92nd American Meteorological Society Annual Meeting (January 22-26, 2012)

Monday, 23 January 2012: 11:00 AM
The 2011 off the Pacific Coast of Tohoku Earthquake: An Unprecedented Event Impacting the Services of the Japan Meteorological Agency
Room 356 (New Orleans Convention Center )
Junichi Ishida, Japan Meteorological Agency, Tokyo, Japan

On 11 March 2011, the devastating earthquake at 9.0 on the Richter scale and the associated tsunami struck the east Japan, especially in Tohoku region. In spite of immediate dissemination of earthquake early warning and tsunami warning by the Japan Meteorological Agency (JMA) to the public, the unprecedented scale of the tsunami caused overwhelming damages. The number of confirmed dead and missing reached around twenty five thousand. Since the occurrence of this disaster, the JMA has been putting its best efforts to fulfill its responsibilities by issuing various information from earthquake and tsunami warnings to meteorological information tailored for the affected people in a timely manner. The presentation aims to introduce JMA's emergency responses and share lessons learnt under such a difficult situation, hoping their utilization for the further enhancement of the disaster management in the future.
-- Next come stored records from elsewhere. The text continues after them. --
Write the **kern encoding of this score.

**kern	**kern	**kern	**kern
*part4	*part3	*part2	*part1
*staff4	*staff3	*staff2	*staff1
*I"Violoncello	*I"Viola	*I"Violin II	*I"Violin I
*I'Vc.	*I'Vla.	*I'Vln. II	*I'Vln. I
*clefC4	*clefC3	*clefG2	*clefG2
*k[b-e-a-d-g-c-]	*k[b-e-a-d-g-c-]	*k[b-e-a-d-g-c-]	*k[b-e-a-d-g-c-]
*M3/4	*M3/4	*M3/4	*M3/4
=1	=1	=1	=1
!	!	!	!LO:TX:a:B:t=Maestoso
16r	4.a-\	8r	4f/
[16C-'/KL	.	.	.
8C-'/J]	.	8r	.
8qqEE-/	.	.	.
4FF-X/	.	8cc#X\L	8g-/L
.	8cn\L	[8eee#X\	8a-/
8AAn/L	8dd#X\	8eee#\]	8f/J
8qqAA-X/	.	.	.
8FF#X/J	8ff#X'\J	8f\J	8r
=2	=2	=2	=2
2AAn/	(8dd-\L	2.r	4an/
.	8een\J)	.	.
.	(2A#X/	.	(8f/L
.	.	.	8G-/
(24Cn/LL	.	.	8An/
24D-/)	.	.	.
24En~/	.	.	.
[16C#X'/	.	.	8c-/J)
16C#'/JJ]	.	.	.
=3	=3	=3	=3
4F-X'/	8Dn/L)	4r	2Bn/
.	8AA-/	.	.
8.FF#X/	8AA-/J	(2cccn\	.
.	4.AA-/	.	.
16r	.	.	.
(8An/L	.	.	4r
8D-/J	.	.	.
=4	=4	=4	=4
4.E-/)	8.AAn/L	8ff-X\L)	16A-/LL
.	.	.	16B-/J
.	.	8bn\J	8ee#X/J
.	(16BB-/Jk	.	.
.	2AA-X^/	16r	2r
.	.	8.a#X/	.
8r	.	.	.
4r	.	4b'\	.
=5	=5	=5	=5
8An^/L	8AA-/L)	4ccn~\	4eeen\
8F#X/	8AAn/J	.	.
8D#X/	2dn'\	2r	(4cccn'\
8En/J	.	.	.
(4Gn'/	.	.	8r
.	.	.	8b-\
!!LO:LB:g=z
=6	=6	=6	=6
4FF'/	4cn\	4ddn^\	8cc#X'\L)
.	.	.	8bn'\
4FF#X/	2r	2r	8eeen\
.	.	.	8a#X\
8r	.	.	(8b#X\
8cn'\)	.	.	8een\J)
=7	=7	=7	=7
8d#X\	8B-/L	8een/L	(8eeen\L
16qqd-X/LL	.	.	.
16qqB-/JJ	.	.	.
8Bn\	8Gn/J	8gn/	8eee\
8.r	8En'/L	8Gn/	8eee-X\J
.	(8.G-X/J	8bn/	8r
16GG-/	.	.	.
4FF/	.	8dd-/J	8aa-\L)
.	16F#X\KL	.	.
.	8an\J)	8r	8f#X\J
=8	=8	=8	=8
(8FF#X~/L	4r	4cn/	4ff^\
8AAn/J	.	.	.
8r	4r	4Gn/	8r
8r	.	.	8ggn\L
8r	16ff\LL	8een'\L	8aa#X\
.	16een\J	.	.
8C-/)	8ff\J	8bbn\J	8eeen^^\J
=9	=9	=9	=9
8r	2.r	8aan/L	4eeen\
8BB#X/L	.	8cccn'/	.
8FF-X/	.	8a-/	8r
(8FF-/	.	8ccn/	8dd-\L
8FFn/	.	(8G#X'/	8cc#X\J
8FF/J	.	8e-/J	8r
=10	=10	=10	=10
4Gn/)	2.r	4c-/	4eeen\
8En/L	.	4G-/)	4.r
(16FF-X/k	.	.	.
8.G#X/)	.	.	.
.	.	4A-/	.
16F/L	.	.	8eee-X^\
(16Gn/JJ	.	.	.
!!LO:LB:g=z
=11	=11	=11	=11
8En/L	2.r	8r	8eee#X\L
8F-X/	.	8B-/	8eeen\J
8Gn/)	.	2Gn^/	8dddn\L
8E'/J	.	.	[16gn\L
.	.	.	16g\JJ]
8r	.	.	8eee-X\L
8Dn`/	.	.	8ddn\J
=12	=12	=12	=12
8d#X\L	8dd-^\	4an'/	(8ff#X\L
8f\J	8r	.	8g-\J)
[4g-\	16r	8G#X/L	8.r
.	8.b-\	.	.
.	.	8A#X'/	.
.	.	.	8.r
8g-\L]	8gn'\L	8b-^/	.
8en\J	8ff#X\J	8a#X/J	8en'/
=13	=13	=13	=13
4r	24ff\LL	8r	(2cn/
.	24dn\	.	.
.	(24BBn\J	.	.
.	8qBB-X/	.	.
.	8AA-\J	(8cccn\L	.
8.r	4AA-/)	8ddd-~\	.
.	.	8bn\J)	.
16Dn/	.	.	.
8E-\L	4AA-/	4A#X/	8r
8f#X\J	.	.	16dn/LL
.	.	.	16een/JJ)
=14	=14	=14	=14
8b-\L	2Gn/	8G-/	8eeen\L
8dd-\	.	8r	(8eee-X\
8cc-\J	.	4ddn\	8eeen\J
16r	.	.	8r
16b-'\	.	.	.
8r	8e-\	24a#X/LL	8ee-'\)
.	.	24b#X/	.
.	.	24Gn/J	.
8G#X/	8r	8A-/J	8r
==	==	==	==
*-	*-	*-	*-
The earthquake and tsunami increased vulnerabilities to meteorological disasters, such as sediment disasters, flood, and inundations, in the affected area, by shaking and loosening the soils and damaging the embankments and drainage facilities. Responding to such situations, on 16 March 2011, JMA changed the criteria of Heavy Rain Warnings to the affected areas based on site investigations and consultation with the local governments. The earthquake also largely sank the ground level of the Pacific coast, and increased the risk of the inundation and flood in the coastal regions, especially during spring tides. On 17 March 2011, JMA announced the need for people, especially in the affected coastal areas, to pay attention to the Storm Surge Advisory issued by JMA. In addition, after consultation with relevant local authorities, JMA is going to tentatively lower criteria for storm surge warnings and advisories in those areas from 26 July 2011.

This disaster also caused the significant reduction in the electricity supply capacities by damaging Fukushima Nuclear Plants. The Government of Japan has appealed for people to save on electricity, such as raising the temperature settings of the air conditioner. Since such electricity saving measures have possibilities to increase the risk of heat stroke, JMA started providing information on extreme high temperature named “Extreme High Temperature Forecast” on 13 July 2011.

Sendai Airport, in charge of aviation meteorological services to local airports in Tohoku region, was struck by the tsunami and lots its operational capability. According to the JMA's Business Continuity Plan, Haneda airport immediately started remote back-up operation for Sendai airport for issuance of TAFs to those airports. One thing to note is the heavily reliance on air transportations for the support activities for victims, such as search and rescue (SAR) and deliveries of injured people, because land and marine transportations were devastated by the quake and tsunami. Some of the neighboring airports were used for this purpose. With respect to the weather briefing at the airports, guidance not only on aviation weather but also on weather information around the affected area was requested for support of those activities. Release of radioactive matters from the Fukushima Nuclear Plants posed new problems to aviation services, namely how to issue SIGMET on radioactive cloud.